Assigned task:
Among the records below, find the lines that contain "values" and copy each of them.

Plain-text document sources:
══════════════════════════════

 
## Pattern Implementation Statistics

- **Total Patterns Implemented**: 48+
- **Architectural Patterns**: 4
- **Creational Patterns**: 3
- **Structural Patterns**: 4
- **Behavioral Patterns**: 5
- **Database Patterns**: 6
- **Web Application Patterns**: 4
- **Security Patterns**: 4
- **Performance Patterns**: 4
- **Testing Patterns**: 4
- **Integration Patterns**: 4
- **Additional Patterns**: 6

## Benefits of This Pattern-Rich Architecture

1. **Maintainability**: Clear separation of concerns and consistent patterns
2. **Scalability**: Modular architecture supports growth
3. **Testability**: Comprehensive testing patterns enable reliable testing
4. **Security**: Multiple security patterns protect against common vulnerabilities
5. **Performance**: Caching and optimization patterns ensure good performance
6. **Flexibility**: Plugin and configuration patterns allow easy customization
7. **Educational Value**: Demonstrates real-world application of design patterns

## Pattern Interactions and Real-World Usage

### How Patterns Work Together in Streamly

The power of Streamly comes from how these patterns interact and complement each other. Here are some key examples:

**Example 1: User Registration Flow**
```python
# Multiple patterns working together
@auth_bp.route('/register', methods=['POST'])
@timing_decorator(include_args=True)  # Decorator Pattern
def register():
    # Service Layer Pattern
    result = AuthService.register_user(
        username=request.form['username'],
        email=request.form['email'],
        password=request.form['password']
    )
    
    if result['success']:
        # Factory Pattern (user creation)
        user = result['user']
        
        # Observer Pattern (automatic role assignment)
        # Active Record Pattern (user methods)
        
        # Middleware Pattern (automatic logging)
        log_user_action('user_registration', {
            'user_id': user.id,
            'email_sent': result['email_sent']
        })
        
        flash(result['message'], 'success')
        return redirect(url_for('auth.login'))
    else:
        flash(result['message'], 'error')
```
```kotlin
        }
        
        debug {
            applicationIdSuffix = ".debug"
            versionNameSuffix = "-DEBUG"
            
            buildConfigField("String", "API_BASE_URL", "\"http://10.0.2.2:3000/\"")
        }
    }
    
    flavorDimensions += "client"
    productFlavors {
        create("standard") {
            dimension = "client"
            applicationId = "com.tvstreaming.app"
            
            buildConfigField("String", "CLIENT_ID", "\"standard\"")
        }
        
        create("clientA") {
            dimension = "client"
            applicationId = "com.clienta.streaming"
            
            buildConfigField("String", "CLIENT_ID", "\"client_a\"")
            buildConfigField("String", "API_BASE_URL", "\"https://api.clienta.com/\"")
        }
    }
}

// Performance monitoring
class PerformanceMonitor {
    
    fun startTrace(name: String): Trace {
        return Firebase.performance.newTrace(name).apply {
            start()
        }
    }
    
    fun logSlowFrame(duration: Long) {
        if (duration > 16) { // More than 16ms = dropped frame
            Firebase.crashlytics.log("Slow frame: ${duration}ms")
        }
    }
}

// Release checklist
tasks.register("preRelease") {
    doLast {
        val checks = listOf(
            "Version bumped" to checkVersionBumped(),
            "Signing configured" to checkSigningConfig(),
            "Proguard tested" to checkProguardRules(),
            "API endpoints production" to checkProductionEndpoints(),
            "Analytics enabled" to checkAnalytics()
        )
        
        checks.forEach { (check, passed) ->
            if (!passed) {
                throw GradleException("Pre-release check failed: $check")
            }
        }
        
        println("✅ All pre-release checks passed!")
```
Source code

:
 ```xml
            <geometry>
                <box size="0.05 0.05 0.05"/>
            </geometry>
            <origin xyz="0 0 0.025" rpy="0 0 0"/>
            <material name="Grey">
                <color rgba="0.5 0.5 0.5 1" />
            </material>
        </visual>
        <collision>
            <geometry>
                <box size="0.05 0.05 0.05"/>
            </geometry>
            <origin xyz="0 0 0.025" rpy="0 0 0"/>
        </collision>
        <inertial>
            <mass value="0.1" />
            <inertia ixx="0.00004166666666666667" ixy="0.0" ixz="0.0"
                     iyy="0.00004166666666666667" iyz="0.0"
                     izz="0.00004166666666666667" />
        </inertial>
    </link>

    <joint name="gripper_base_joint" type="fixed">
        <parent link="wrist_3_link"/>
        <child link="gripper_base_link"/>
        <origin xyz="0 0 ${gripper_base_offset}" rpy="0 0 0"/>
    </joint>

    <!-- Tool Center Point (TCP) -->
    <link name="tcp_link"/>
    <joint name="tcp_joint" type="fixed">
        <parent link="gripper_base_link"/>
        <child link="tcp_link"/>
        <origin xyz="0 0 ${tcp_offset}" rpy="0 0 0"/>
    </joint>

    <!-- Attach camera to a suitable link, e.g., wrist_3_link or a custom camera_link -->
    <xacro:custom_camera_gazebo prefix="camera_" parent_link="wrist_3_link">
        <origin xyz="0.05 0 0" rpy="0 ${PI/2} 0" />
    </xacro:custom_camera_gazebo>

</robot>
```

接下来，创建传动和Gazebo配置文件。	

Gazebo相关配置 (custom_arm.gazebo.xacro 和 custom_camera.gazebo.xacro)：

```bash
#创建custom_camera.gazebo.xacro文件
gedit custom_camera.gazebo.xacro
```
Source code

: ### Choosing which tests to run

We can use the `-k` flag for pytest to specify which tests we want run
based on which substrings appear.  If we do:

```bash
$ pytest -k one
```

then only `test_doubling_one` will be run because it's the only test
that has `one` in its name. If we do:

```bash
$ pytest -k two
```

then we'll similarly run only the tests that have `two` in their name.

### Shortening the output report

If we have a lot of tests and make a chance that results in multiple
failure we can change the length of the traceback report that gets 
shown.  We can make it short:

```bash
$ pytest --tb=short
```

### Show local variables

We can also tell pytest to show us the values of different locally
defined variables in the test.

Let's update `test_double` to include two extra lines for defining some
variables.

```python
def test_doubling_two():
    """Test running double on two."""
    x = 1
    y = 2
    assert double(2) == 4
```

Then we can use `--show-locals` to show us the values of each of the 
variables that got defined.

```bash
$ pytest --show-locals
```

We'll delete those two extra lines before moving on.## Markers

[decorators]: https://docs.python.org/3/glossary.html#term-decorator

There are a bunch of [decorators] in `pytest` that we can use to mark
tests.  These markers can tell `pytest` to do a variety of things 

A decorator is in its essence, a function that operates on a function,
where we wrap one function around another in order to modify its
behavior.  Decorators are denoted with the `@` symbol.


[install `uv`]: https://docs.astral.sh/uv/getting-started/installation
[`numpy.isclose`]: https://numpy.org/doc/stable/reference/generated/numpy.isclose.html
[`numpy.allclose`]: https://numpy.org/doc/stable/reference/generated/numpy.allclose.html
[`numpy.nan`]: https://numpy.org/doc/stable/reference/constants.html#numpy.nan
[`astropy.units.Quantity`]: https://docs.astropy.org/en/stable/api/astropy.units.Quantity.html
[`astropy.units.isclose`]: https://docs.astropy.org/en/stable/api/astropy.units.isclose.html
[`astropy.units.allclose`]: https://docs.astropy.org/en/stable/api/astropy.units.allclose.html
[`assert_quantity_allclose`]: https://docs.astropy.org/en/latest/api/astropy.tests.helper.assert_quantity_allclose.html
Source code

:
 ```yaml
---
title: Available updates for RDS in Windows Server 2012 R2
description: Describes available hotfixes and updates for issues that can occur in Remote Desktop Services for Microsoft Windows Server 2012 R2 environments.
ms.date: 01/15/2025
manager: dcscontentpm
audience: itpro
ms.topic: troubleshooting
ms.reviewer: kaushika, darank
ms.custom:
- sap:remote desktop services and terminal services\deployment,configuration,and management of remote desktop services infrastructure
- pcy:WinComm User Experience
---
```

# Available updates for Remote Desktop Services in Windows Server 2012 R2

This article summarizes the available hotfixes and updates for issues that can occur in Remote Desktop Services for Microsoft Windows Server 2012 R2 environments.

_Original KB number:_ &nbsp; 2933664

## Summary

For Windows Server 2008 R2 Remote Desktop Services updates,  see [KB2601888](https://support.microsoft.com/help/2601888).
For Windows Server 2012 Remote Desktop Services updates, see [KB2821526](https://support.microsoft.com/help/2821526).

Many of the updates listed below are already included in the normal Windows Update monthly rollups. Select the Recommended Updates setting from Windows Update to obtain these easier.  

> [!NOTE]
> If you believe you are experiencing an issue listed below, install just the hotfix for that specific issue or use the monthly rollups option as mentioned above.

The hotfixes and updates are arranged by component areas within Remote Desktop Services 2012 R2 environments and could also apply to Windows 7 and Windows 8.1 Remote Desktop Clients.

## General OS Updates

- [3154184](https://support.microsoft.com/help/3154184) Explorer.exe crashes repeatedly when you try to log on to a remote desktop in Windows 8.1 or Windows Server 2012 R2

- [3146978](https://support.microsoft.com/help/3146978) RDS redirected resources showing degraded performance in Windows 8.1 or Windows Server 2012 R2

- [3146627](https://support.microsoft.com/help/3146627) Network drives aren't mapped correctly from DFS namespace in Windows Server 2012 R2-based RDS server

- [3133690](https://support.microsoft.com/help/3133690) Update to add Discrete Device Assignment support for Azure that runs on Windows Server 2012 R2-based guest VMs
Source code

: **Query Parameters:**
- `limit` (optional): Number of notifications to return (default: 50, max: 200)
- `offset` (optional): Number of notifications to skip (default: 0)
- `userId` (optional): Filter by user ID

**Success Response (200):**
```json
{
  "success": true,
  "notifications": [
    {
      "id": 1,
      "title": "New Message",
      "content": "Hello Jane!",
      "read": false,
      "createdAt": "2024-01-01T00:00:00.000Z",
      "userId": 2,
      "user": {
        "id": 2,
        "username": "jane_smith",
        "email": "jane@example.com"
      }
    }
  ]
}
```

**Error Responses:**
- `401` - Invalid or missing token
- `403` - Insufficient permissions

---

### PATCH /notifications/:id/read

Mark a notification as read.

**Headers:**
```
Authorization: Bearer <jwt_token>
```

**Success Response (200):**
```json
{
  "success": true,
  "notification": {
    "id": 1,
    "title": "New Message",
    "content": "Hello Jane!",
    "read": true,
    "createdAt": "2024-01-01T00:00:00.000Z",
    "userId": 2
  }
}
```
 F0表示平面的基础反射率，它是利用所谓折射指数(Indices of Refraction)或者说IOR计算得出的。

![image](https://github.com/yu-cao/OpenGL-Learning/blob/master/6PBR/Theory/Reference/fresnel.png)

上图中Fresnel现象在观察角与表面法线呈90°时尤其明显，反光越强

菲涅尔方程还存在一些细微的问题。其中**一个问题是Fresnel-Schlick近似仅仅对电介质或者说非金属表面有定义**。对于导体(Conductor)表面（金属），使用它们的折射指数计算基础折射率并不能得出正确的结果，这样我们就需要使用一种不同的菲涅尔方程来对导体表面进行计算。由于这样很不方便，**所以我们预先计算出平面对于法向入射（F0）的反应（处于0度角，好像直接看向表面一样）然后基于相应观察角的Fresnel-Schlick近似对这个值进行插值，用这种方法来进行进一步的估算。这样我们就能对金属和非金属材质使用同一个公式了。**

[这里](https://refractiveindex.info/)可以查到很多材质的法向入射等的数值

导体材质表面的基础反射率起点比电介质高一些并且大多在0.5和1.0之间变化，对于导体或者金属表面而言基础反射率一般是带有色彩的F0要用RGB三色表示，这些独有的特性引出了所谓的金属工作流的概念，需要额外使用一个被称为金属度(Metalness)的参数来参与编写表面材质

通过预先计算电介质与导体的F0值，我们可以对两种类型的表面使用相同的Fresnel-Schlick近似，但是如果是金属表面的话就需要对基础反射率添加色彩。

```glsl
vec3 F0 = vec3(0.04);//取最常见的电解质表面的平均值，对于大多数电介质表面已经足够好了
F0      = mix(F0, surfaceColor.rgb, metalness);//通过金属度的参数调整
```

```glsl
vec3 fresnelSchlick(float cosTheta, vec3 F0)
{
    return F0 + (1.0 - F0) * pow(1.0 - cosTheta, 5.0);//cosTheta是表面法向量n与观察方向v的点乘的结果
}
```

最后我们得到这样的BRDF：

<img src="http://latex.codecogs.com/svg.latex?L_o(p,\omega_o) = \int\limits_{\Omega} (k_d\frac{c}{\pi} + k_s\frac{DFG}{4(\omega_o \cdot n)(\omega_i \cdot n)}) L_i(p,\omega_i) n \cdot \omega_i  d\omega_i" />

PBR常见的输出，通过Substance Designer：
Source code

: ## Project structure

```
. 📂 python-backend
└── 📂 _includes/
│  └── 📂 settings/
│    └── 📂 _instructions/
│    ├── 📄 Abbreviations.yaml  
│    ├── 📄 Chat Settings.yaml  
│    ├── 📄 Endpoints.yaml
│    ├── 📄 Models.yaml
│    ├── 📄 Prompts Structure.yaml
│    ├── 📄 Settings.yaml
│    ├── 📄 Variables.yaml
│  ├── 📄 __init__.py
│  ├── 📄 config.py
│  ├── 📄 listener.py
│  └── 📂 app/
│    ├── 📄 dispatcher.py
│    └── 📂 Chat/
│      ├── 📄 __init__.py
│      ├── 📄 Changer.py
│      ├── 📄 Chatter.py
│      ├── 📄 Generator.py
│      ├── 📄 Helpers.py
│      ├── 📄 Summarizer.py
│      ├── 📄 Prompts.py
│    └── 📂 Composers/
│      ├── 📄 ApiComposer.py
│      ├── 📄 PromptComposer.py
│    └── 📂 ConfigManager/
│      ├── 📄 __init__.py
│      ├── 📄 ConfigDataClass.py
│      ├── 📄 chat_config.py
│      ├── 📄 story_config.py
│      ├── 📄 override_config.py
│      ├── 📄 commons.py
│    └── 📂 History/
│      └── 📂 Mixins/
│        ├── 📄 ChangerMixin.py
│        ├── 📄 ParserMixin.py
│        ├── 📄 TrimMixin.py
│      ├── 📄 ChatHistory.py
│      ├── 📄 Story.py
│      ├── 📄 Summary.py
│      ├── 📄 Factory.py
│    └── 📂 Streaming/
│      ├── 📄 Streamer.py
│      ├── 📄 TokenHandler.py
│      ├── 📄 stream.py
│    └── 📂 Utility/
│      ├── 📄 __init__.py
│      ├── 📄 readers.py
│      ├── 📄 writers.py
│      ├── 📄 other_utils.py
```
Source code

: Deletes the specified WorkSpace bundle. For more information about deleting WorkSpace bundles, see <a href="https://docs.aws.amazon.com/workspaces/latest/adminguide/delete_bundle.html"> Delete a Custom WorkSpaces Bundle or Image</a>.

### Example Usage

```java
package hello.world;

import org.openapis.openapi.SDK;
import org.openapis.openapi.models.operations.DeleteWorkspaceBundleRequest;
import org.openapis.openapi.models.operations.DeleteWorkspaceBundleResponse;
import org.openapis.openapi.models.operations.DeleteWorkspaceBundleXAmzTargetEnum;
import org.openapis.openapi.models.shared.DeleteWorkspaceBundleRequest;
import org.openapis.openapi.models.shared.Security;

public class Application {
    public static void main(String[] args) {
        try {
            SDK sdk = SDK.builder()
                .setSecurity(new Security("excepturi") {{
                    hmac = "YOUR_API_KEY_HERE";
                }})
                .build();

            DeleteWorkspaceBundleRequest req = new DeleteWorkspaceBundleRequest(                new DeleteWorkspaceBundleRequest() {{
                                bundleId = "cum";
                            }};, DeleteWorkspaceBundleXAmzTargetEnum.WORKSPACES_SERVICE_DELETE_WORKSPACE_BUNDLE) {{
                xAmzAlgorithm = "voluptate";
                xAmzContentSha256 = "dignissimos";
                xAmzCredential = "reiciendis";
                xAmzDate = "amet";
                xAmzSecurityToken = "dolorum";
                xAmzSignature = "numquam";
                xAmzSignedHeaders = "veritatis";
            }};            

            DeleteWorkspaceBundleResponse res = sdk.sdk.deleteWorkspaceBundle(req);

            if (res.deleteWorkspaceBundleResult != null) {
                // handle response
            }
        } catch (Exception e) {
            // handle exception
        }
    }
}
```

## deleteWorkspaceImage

══════════════════════════════

Answer for this exercise:
We can also tell pytest to show us the values of different locally
Then we can use `--show-locals` to show us the values of each of the 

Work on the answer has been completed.